* **Exercise requirements**
Collect all lines from the records below that include the word "input".
Start of Data excerpts
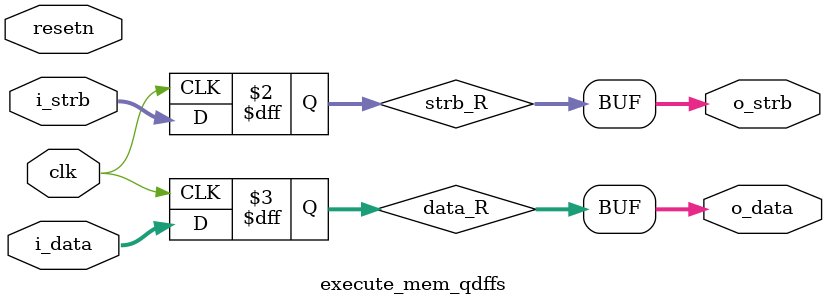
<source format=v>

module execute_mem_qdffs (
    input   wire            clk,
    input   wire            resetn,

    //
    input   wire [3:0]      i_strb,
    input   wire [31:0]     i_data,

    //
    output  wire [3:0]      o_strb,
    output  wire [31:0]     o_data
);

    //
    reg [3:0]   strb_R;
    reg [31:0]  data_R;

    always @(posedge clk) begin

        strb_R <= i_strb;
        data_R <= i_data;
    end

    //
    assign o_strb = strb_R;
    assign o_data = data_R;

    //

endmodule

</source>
End of Data excerpts
* **Task answer**
    input   wire            clk,
    input   wire            resetn,
    input   wire [3:0]      i_strb,
    input   wire [31:0]     i_data,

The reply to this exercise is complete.